Léo Olinda nasceu com curta esperança de vida. Estava condenado à nascença. Um médico garantiu à mãe de Léo que este não conseguiria sobreviver por mais de 15 dias. Tem atualmente 30 anos.

Enfrentou mais de dez cirurgias e ficou com marcas eternas no rosto. Porém, desafiou as probabilidades e substituiu, chegando a esta fase com uma boa carreira no futebol e independência financeira para criar dois filhos, Kauã e Ryan.

No último fim-de-semana, o seu River Piauí lutou pelo título da Série D do Brasil com o Botafogo de Ribeirão Preto mas não conseguiu dar uma alegria a cerca de 40 mil adeptos presentes no Estádio Governador Alberto Tavares Silva, em Teresina.

Léo Olinda, de qualquer forma, festejou a subida à Série C e recolheu elogios pelo seu desempenho ao longo da competição.

A sua história tem emocionado o Brasil e merece ser partilhada deste lado do Atlântico.

Leandro Thomas Batista da Silva nasceu a 21 de dezembro de 1984. A mãe, Amara, não estaria certamente preparada para um parto com contornos tão dramáticos.

«Nasci com o cordão umbilical entrelaçado no meu rosto, que ficou aberto dos dois lados. À medida que fui crescendo, o cordão apertou mais o rosto e nasci assim. Mas geralmente, ele desce para o pescoço e a criança morre. Acho que Deus quis dar-me mais uma oportunidade.»

O atual médio do River Piuaí relata o seu nascimento de forma desassombrada e apresenta o lado positivo. Pudera. Se os médicos tivessem razão, Léo não estaria aqui para contar a história.

«Depois de nascer, disseram à minha mãe que eu tinha apenas 15 dias de vida, mas ela nunca deixou de acreditar em mim.
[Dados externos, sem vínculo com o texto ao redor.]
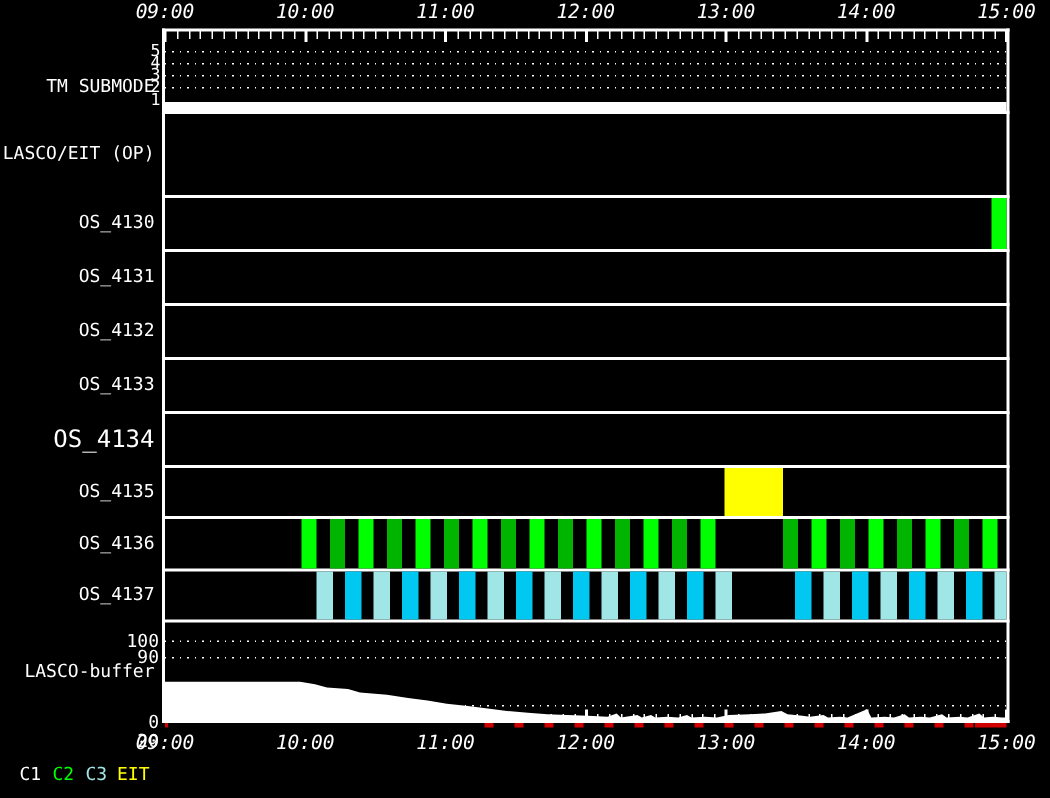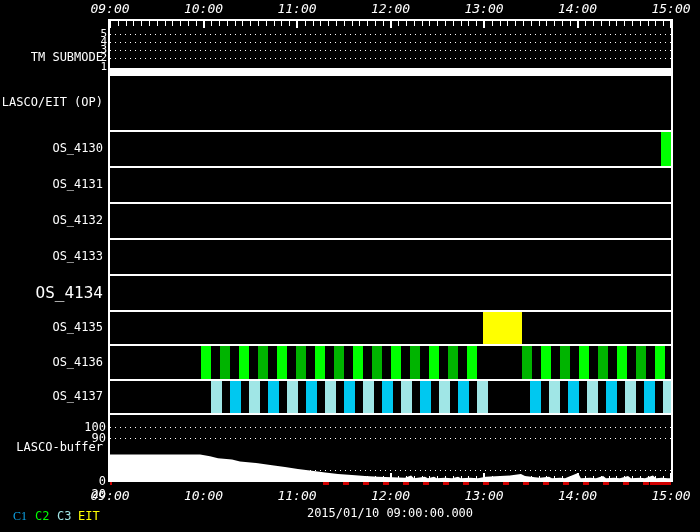"C1" span.legitem { color: #0ea5e9 -> #ffffff; font-family: Liberation Serif, serif -> none }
Ela acha que isto aconteceu porque, durante a gravidez, houve um dia em que estava sentada no passeio e um bêbado que vinha de bicicleta caiu em cima dela.»

Dona Amara preparou-se para o pior sem acreditar no fatal destino do seu filho. Leandro acabara de nascer, tinha a vida pela frente e para tal precisaria de enfrentar inúmeras batalhas.

«Tiveram de fazer várias cirurgias para que o meu rosto fosse fechado. Foram mais de dez, até aos 19 anos, e ainda eram precisas pelo menos mais duas, mas eu não quis. Nessa altura já tinha responsabilidades, família, filhos, e não dava tempo, porque pelo menos em uma delas ia ter de parar seis meses e não podia: tenho pessoas que dependem de mim.»

Por essa altura Leandro da Silva já era conhecido como Léo Olinda e lutava por um futuro como profissional no mundo do futebol. Passou pelas camadas jovens de clubes como o América de Pernambuco e disputou campeonatos amadores até assinar contrato com o «pior clube do Mundo».

O Íbis Sport Club carrega esse título mas permitiu ao médio dar um passo em frente na carreira e ganhar reputação. Foi o melhor marcador da segunda divisão pernambucana e arrancou para um percurso digno, procurando fintar o preconceito.

A maior dificuldade que tive na carreira foi a falta de oportunidades. Acredito que houve preconceito envolvido nisso. No mundo do futebol, ou na rua, as pessoas olham-me de forma diferente.»

Léo Olinda teve de se adaptar a essa realidade e trilhou o seu caminho até ao River Atlético Clube de Piauí, onde chegou em março de 2015, vindo do Auto Esporte. Com desconfiança.

«Quando vamos jogar fora, muitos adeptos insultam-me e isso é triste. E mesmo quando vim para o River, vi antes de chegar vários adeptos na internet a insultar-me a perguntar o que vinha para aqui fazer.»

Tudo mudou em poucos meses e o médio conquistou a massa associativa do clube. O River-PI não conseguiu o título da Série D mas subiu de divisão com o contributo de Léo. A poucas semanas de celebrar o seu 31º aniversário, o jogador resume a atribulada existência de uma forma desconcertante.

«Considero-me uma pessoa feliz e realizada. Sou casado e tenho dois filhos. Tinha só duas semanas de vida e estou com 30 anos. Só devo agradecer a Deus por todas as oportunidades. Não me posso queixar de nada.»